Mira terlihat pucat. Natasha menggigit bibir.
“Saya ingin setiap orang mempertanggungjawabkan catatan dan sikap mereka. Siapa yang bekerja? Siapa yang hanya bicara? Dan siapa yang membiarkan rekannya disudutkan tanpa dasar? Semua akan terlihat. Dan izinkan saya mengingatkan…tidak ada tempat untuk permainan kotor dalam perusahaan ini.”
Setelah itu, seluruh ruangan mulai seperti semut dalam sarang yang disiram air panas. Semua buru-buru menyusun data, mengedit jejak digital, mencari pembelaan…tapi yang sudah tercatat, tidak bisa dibohongi.
Beberapa jam kemudian, audit internal mulai memanggil nama satu per satu.
Mira masuk duluan. Keluar dengan mata sembab. Di susul oleh beberapa divisi lain. Bahkan saat giliran Natasha, dia menatapku dengan wajah bukan penuh amarah lagi, tapi takut.
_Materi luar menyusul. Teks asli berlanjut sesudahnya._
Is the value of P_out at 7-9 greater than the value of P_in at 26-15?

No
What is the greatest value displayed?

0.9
Jam tiga sore, suasana kantor tidak seramai biasanya. Beberapa meja kosong. Beberapa kepala tertunduk.
Audit sudah selesai.
Dan ternyata ada beberapa lagi penemuan tidak terduga, sehingga penyelidikan masih harus di lakukan lebih jauh lagi.
Aku kembali ke mejaku, membuka spreadsheet yang belum selesai. Tapi entah kenapa, hari ini angkanya tidak membuatku pusing. Malah seperti teman lama yang kuajak ngobrol. Karena beban yang menggelayut selama ini… akhirnya sedikit terangkat.
***
Sepulang kerja aku mampir ke coffee shop Mas Johan, karena pernah janji mau nyicip varian baru kopinya, tapi malah nggak jadi karena terhalang masalah kantor dan demam.
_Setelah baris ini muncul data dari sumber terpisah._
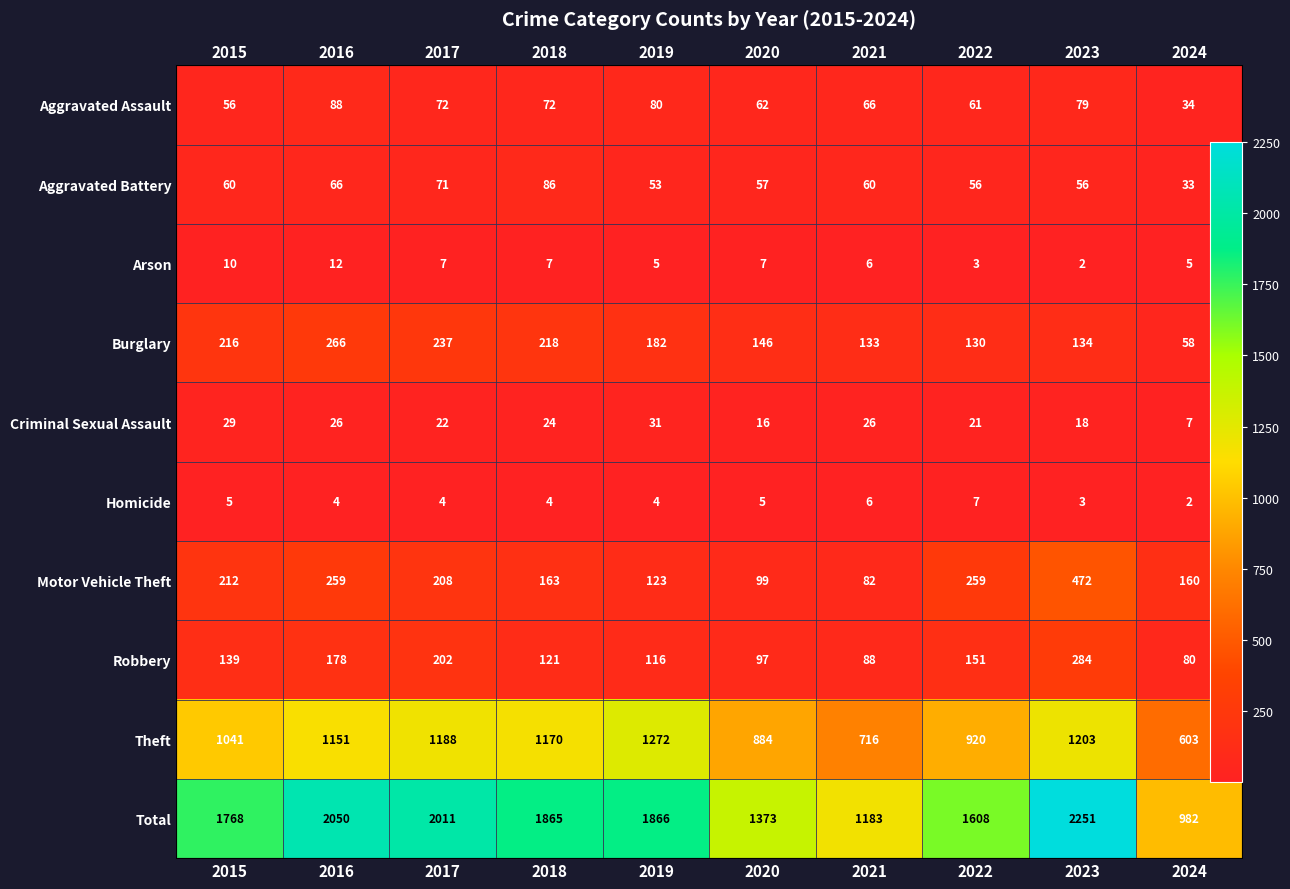

How many data points in Aggravated Battery are less than 60?

5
Aku datang dengan semangat seperti baru habis di charge sanpai 100%. Senyum cerah menghiasi wajah Mas Johan saat melihatku di pintu masuk.
“Gue senang melihat lo udah ceria lagi, berarti semua udah selesai?” tanyanya sambil mengarahkanku menuju ruangan di belakang konter.
“Berkat lo yang datang menjenguk gue kala sakit, Mas,” jawabku dengan nada menggoda.
Dia tertawa pelan. Kemudian menatapku beberapa detik. Lalu menyuruhku duduk.
“Gue mau minta lo buat desain label kopi dulu.” Ujarnya duduk di sebelah ku dengan laptop yang masih loading corel draw dari 2007.
Mas Johan buka folder referensi yang isinya…potongan label kopi, gambar harimau, daun-daun tropis dan satu foto dirinya sendiri dengan tulisan “100% rasa asli.”
“Mas…” aku menunjuk ke foto narsis itu.
“Hmm?”
“Kita desain label kopi, bukan bikin iklan parfum tribal.”
Dia tertawa. “Tapi bayangin, ‘Ngopi Darurat – rasa maskulin dengan hint masa kecil yang traumatis tapi dewasa.”
“Mas, itu deskripsi aroma terapi bukan biji kopi.”
Aku menepuk jidat.
‘Ternyata orang cakep juga punya banyak kekurangan. Tuhan benar-benar adil ternyata.’
Setelah dua jam mendesain dan Mas Johan sibuk menyenduh varian kopi baru yang katanya “Mengandung rempah-rempah dari dapur neneknya”, aku menyeruput satu tegukan dan langsung batuk.
“Mas, ini kopi atau rendang cair?”
“Terlalu strong, ya?” jawabnya dengan santai.
“Strong? Ini bukan kopi. Ini hasil persekongkolan ketumbar dan biji pala untuk melumpuhka lidah.”
Mas Johan malah tertawa puas. “Lo jujur banget sih. Cocok jadi co-founder ‘Ngopi Darurat.”